Several hypotheses have been suggested to explain observed declines in reproductive success with date of laying in colonially breeding seabirds: (1) the risk of predation on eggs or chicks is greater for late birds, which are more isolated and exposed after earlier chicks have departed ("late predation hypothesis," Birkhead 1977); (2) the risk of predation is highest for pairs laying out of synchrony with their local breeding group ("synchrony hypothesis," Hatchwell 1991); (3) a seasonal decline in prey availability and/or quality causes later chicks to have reduced fledging success or lower fledging masses ("food availability hypothesis," Hedgren 1979, Hedgren and Linnman 1979, Gaston and Nettleship 1981, Birkhead and Nettleship 1982); and (4) young and/or inexperienced birds that breed later in the season have lower reproductive success than older birds ("age/experience hypothesis," Hedgren 1980).

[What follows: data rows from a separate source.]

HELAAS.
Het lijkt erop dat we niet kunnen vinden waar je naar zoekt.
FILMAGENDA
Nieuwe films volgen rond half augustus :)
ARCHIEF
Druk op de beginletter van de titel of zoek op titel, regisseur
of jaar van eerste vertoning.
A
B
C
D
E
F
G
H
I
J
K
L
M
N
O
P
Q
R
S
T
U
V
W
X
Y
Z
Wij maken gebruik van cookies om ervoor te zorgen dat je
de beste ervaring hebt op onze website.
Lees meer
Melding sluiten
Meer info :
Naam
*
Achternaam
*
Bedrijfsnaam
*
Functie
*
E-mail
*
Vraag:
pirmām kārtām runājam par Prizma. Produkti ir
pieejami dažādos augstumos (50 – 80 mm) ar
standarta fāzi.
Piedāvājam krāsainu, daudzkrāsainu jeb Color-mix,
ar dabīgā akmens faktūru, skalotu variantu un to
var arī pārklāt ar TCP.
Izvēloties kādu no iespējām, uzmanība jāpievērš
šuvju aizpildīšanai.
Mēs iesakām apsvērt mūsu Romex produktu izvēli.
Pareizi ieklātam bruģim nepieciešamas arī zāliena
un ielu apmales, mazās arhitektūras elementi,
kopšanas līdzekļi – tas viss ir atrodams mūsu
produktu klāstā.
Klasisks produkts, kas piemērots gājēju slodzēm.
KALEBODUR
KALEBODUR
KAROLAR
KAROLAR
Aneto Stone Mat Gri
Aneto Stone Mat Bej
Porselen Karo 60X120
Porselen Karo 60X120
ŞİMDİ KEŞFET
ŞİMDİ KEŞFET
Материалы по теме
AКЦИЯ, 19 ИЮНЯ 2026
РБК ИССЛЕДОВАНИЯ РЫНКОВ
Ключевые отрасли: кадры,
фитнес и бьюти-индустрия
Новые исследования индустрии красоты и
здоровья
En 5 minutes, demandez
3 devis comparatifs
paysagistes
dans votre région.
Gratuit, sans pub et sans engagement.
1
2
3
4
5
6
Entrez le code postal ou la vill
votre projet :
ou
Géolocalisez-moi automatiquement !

The direct effects of age and those mediated by timing of laying can only be distinguished through experimental manipulation. To examine this problem, we removed the eggs of early breeders to induce laying of a replacement egg [approximately equal to]14 d later. By forcing early-laying birds to breed late in the season, we were able to detect the effect of date alone by comparing the performance of the experimental birds to that of a control sample that laid their first eggs at the same date. We also compared different components of reproductive success for experimental birds with those for young breeders to demonstrate the effects of age/experience in a situation where older birds had laid later than the young birds.

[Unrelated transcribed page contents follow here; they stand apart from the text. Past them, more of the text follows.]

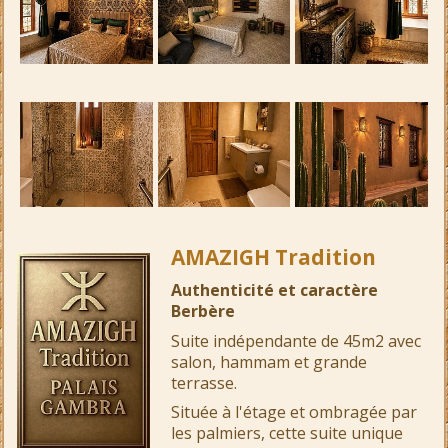
AMAZIGH Tradition
Authenticité et caractère
Berbère
Suite indépendante de 45m2 avec
salon, hammam et grande
terrasse.
Située à l'étage et ombragée par
les palmiers, cette suite unique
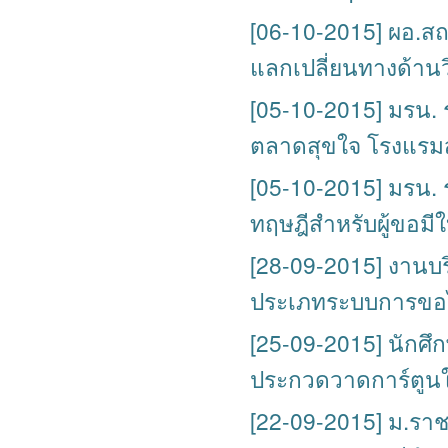
[06-10-2015] ผอ.สถ
แลกเปลี่ยนทางด้าน
[05-10-2015] มรน.
ตลาดสุขใจ โรงแรม
[05-10-2015] มรน.
ทฤษฎีสำหรับผู้ขอมีใบ
[28-09-2015] งานบ
ประเภทระบบการขอ
[25-09-2015] นักศึ
ประกวดวาดการ์ตูน
[22-09-2015] ม.รา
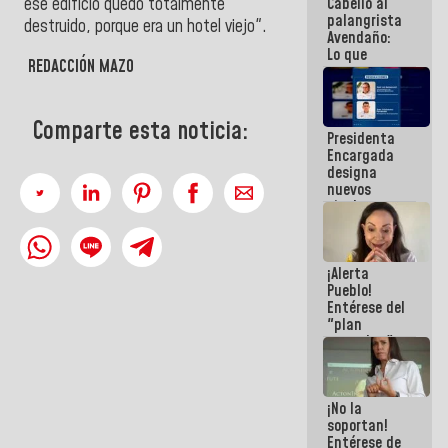
ese edificio quedó totalmente
Cabello al
de la
palangrista
República
destruido, porque era un hotel viejo".
Avendaño:
Lo que
REDACCIÓN MAZO
vayas a
escribir
hazlo hoy
por que no
Comparte esta noticia:
Presidenta
sabemos si
Encargada
la semana
designa
que viene
nuevos
hay
titulares en
programa
el
Viceministerio
de Energía
¡Alerta
Eléctrica y
Pueblo!
CORPOELEC
Entérese del
"plan
enjambre"
de La Sayo
para
sabotear el
¡No la
diálogo y
soportan!
promover el
Entérese de
caos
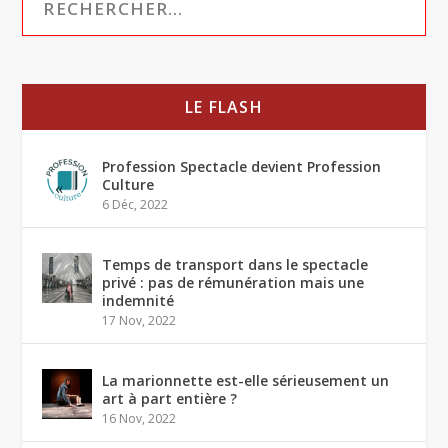
LE FLASH
Profession Spectacle devient Profession
Culture
6 Déc, 2022
Temps de transport dans le spectacle
privé : pas de rémunération mais une
indemnité
17 Nov, 2022
La marionnette est-elle sérieusement un
art à part entière ?
16 Nov, 2022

Several studies have found chick growth rate to be associated with food supply (Boersma 1978, Gaston et al. 1983, Brown and Nettleship 1984, Ricklefs et al. 1984, Barrett et al. 1987, van Heezik 1990). To detect changes in prey availability as the season progressed, we measured early control chicks and chicks from experimental replacement eggs to assess changes in growth rates early and later in the season.

MATERIALS AND METHODS

The study was carried out at Coats Island, Northwest Territories, Canada, on a colony of [approximately equal to]30 000 breeding pairs of Thick-billed Murres (Gaston et al. 1993a). Thick-billed Murre chicks there have been banded with year class color bands each year since 1984. In addition, some adult breeders have been banded each year, using a single color to denote "banded as a breeder," as well as the year class colon All birds were also banded with numbered metal bands.

Reproductive success

We recorded reproductive success for marked and unmarked birds on five study plots comprising, in aggregate, 415 and 361 pairs of Thick-billed Murres in 1990 and 1991, respectively. The plots were situated in the part of the colony where banding was carried out and to which most banded chicks return (Noble et al. 1991). Our measures of reproductive success in relation to age were confined to birds breeding on our study plots. We rejected the possibility of using birds of known age on other sites in case such selective observations should constitute a biased sample of potential breeding sites. In 1990 and 1991, 57 and 72 birds banded as chicks bred on the study plots, at ages from 3 to 7 yr.